Corina Eichen­ber­ger rechts. Die aktu­elle Ausste­lung im Stap­fer­haus Lenz­burg: Das Geschlecht.

Ausge­zeich­net

Beach­tung findet auch das Wirken von Ursula Jones. 2010 zeich­nete sie Köni­gin Elisa­beth II. mit dem «Order of the Offi­cer of the British Empire» aus. Es war eine Über­ra­schung für sie. Aber sie war begei­stert. Ursula Jones ist unter­des­sen zwar Britin, aber den Schwei­zer Pass hat sie noch immer. Und für eine Schwei­ze­rin ist eine solche Auszeich­nung sehr beson­ders. Ihre Bezie­hung zur Schweiz besteht heute haupt­säch­lich über Musik. «Junge Musi­ke­rin­nen und Musiker sind meine Mission», sagt sie. Jedes Jahr bringt sie junge Instru­men­ta­li­sten im Sommer zu den Debüt-Konzer­ten am Lucerne Festi­val und im Herbst zum Eröff­nungs­kon­zert des Kammer­mu­sik­zy­klus in Luzern. Ausser­dem orga­ni­siert sie weitere Auftritte im Tessin und im Wallis sowie über­all in der Schweiz, wo sie Enga­ge­ments für junge Musiker finden kann. «Klas­si­sche Musik ist heute nicht mehr so elitär», betont sie. Vieles hat sich verän­dert. Die Klei­der­ord­nung. Und auch die Gender­frage ist in England viel weiter. «Ich kann ehrlich sagen, dass es heute in England keine Unter­schei­dung zwischen männ­li­chen und weib­li­chen Musi­kern gibt. Der oder die Beste bekommt den Job», sagt Ursula Jones.

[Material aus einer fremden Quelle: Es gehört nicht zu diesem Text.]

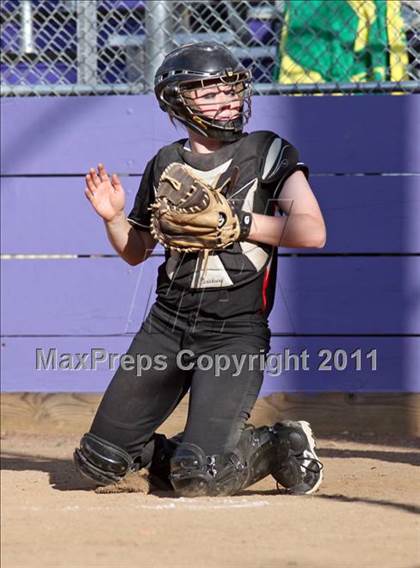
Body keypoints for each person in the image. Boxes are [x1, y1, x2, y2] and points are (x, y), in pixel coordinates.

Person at [74, 42, 327, 497]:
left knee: (202, 479)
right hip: (167, 326)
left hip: (234, 330)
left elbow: (312, 231)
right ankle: (194, 454)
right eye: (209, 93)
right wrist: (113, 218)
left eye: (231, 89)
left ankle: (276, 443)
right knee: (101, 461)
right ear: (177, 100)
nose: (227, 100)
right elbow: (136, 251)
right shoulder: (167, 163)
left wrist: (240, 223)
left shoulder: (267, 150)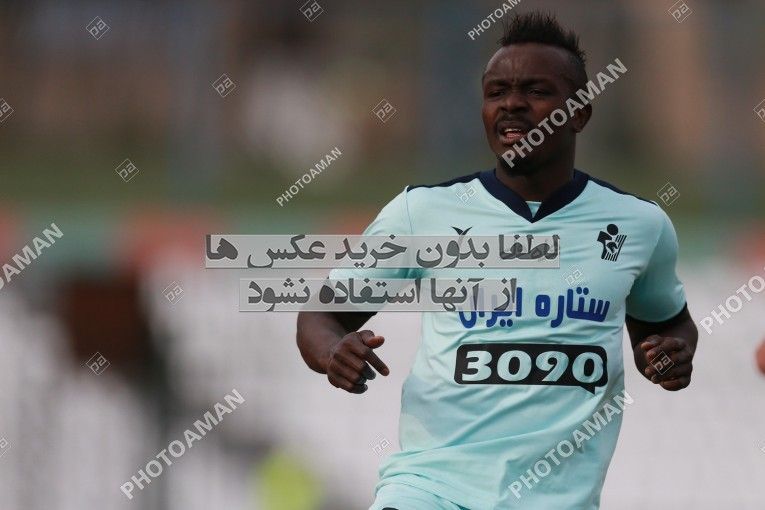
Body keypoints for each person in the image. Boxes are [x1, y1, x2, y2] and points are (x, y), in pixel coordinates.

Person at [296, 12, 698, 510]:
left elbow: (668, 324)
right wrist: (334, 352)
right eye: (496, 92)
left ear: (579, 113)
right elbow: (322, 315)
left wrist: (670, 354)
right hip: (428, 492)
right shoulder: (422, 213)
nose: (512, 104)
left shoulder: (639, 225)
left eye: (536, 91)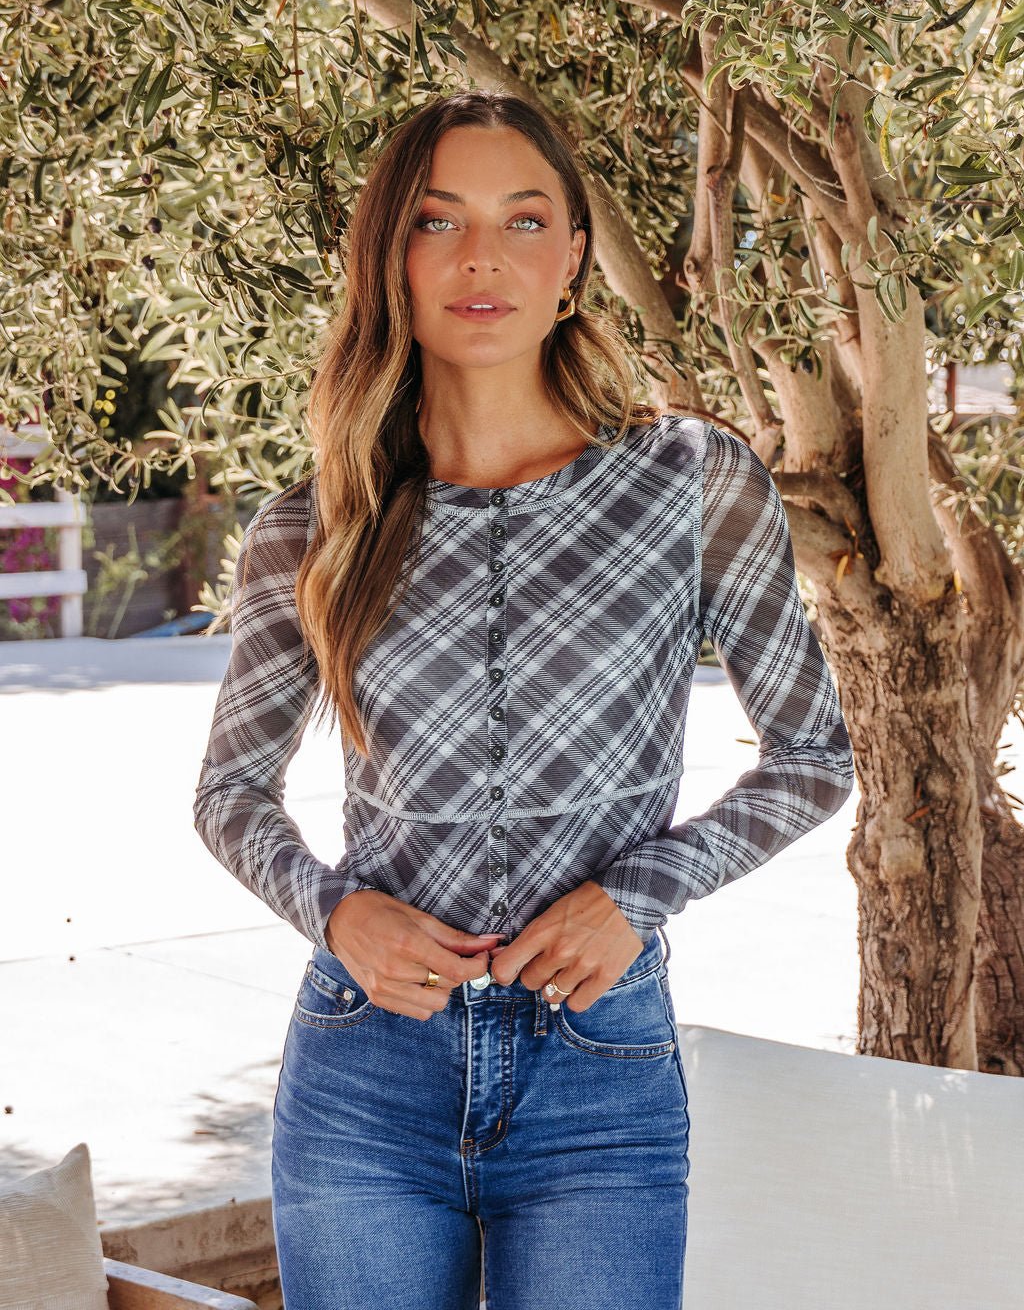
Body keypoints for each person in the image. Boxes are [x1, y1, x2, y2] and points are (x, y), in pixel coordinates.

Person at [193, 89, 856, 1310]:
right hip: (361, 1077)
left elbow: (814, 754)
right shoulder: (312, 529)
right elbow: (231, 794)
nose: (480, 256)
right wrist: (337, 914)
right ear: (388, 257)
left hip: (598, 1067)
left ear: (573, 260)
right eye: (437, 221)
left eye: (522, 218)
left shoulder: (688, 484)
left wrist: (636, 897)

«Die Tätig­keit in der Stif­tung macht mir grosse Freude.»
Corine Eichen­ber­ger

Gewollte Diskus­sio­nen

Die Expo­niert­heit als Frau in der Finanz­bran­che kennt Corina Eichen­ber­ger. Oft war sie die einzige Frau in einem Gremium. Und auch wenn es dies heute noch gibt, findet sie unter­des­sen doch meist Kolle­gin­nen. Für sie ist klar, dass gemischte Zusam­men­set­zun­gen berei­chernd und im Inter­esse der Sache sind: «Frauen denken und handeln anders als Männer; es ist deshalb wich­tig, dass die Teams gemischt sind», sagt Corina Eichen­ber­ger. «Frauen sind oft direk­ter und konse­quen­ter, wenn Entscheide gefasst sind, diese umzu­set­zen.» Passend dazu trägt die aktu­elle Ausstel­lung im Stap­fer­haus den Titel «Geschlecht». Das Thema pola­ri­siert, was Corina Eichen­ber­ger freut. Denn es soll Diskus­sio­nen auslö­sen. «Es zeigt, dass die Wahl des Themas rich­tig war», stellt sie fest. Leider schläft die Ausstel­lung im Moment. Nicht aber die Ideen für näch­ste Ausstel­lun­gen. Das Stap­fer­haus nutzt sehr inno­va­tiv die digi­ta­len Kanäle, um präsent zu blei­ben, und hofft natür­lich auf eine möglichst baldige Wieder­eröff­nung der Ausstel­lung. Corina Eichen­ber­ger: «Ich hoffe, dass noch möglichst viel Schul­klas­sen und Menschen die Ausstel­lung besu­chen können! Die Denk­an­stösse lohnen sich!»